48

321 74 4
                                    

Dulu, masa dimana Harlan masih bersama keluarga.

    Sebagai anak tengah ia tumbuh menjadi anak periang, namun suka memendam rasanya.

   Harlan selalu merasa bersalah ketika ia berbuat salah, atau bahkan orang lain berbuat salah. Ia akan menyalahkan dirinya sendiri.

   Salsa yang sibuk di dapur mendengar suara gina yang memanggil harlan.

   "Kak, ayo lah bantuin adek, ini gimana" gina menggoyangkan tangan harlan.

  "Iya sabar ya" Harlan berusaha membuat gina menunggu.

   Salsa yang lelah seharian setelah bekerja, ia dengan perasaan marah mendatangi anak anaknya itu.

  "Harlan, kamu ga denger ya adek kamu minta di bantuin, apa salahnya sih di bantu adeknya." Harlan mendongak dengan mata sayunya.

"Iya ma, ini kakak lagi bantu" dengan suara lembutnya Harlan menyahut, perasaan marah salsa pun berangsur angsur hilang.

   Ia melihat Harlan bangun dari baringannya di sofa dengan tubuh yang terlihat lemas.
 
   "Kakak maaf ya" ucap gina dengan mata bulatnya, Harlan terkekeh dan mencubit pipi gembul gina.

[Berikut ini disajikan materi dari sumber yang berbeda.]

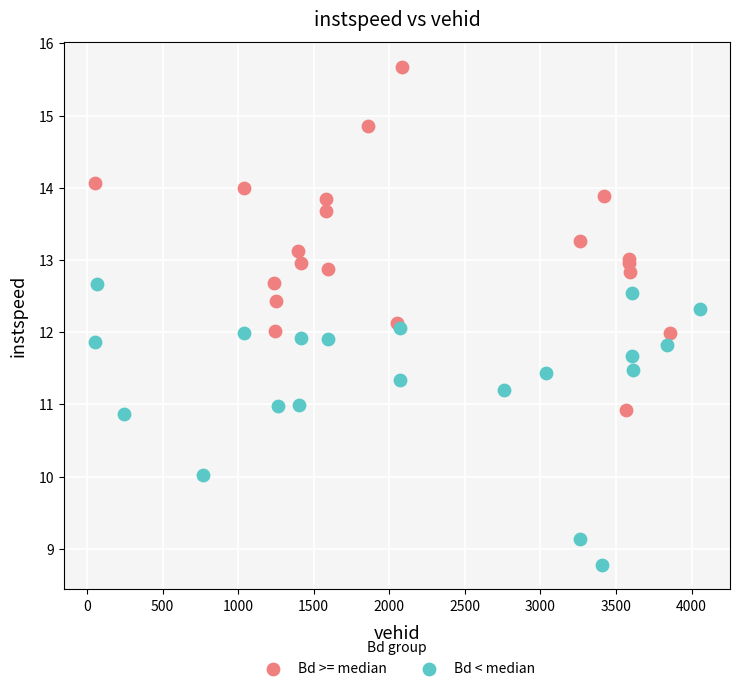

Which series reaches the minimum Y coordinate?

Bd < median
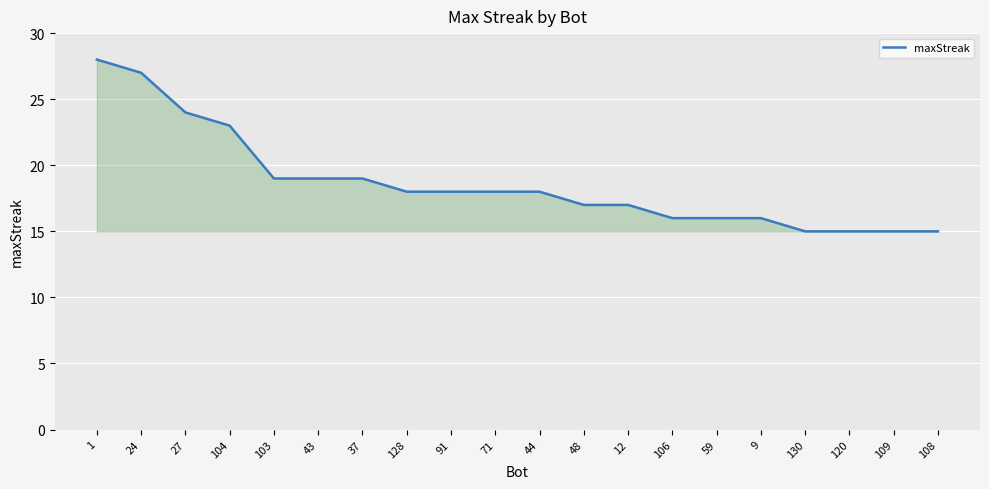

Reading left to right, transcribe all the data shown in this chart.

28	27	24	23	19	19	19	18	18	18	18	17	17	16	16	16	15	15	15	15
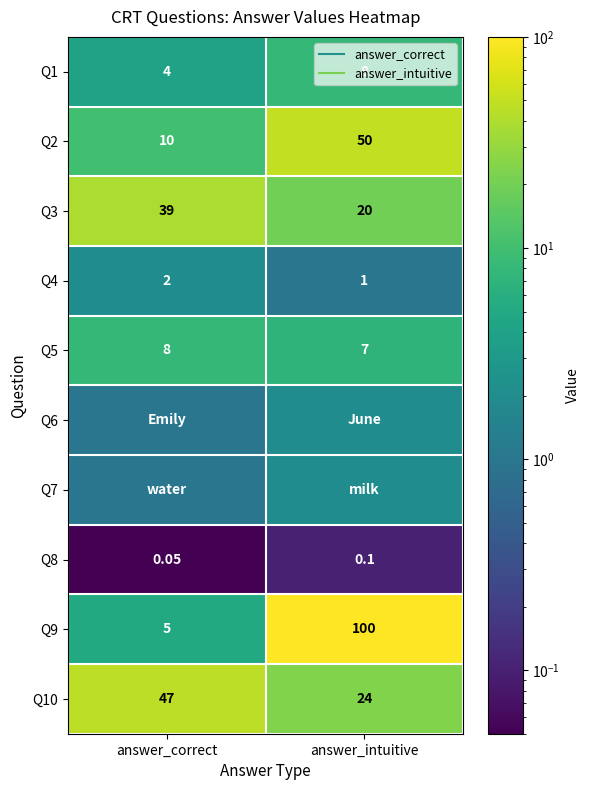

At which category does the chart reach its peak across all series?

answer_intuitive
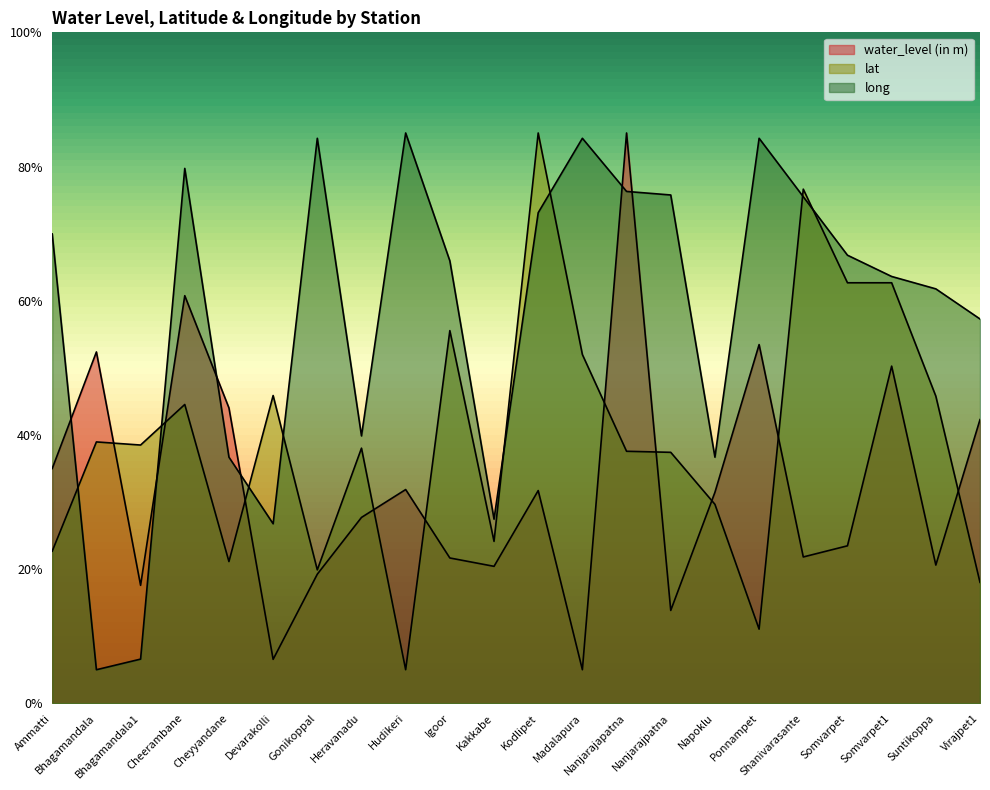

How many intersections are there between long and lat?

8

   "Ga papa ih, ayo belajar. Adek ga bisanya yang mana" Harlan dengan mudah mengganti topik.

   Salsa menghela nafas dan kembali kedapur.

    Harlan beberapa kali memejamkan matanya yang terasa perih.

  "Kakak, kakak sakit ya?" Gina terlihat cemas, ia Bagun dari duduknya dan mengecek suhu tubuh harlan dengan cara menempelkan punggung tangan kecilnya di dahi Harlan.

   Harlan mengambil tangan kecil itu dan menggenggamnya lembut, ia menatap mata gina, wajah polos adiknya selalu dapat menenangkan hati Harlan, sekaligus membuatnya tertawa.

   "Kakak ga papa, adek lanjut belajar yuk. Abis makan kita bobo" Harlan menarik meja lipat beserta buku gina ke depannya.

   Gina masih berdiri di hadapan Harlan, Harlan mengangguk dengan ekspresi meyakinkan gina.

   "Kakak adek, makan dulu yuk. Mama udah masak" panggil salsa yang berdiri tak jauh dari mereka.

   Harlan menoleh pelan dan mengangguk.

   Genggaman tangan mereka di bawa ke meja makan.

    Tidak lama, Johan dan Dikta datang, dan mengambil posisi masing masing.

    Yang biasanya Harlan selalu cerewet dan membangun suasana menyenangkan kini ia hanya diam, ia menatap piring kosong sedari tadi.

   "Sini piringnya kak, mau lauk apa?" Tanya salsa, si tengah mendongak, matanya nyaris tak terbuka.

   Wajah pucat dan keringat basah terlihat jelas.

   "Kamu kenapa kak?" Salsa segera meletakkan piring dan berjalan ke arah Harlan.

  Johan, Dikta, dan gina, ikut menyaksikan.

   "Panas, kenapa ga bilang sih kak. Makan dulu, nanti mama kasi obat" omel salsa, Harlan hanya mengangguk.

    "Ayah bilang juga apa, kegiatan non akademik itu ga usah berlebihan" ucap Johan, Harlan tak bereaksi ia hanya menunduk menahan pening.

   Setelah menelan 3 suap nasi beserta lauk, karna mulutnya yang terasa pahit, Harlan meminta obat pada salsa, setelah menunggu salsa selesai makan malam.

    "Lansung istirahat kak" pesan salsa, Harlan dengan patuh menurut, tubuhnya pun sudah sangat letih.

   Sesampainya di kamar ia melepas pakaiannya, terlihat memar dan luka luka yang masih segar di sekujur tubuh harlan.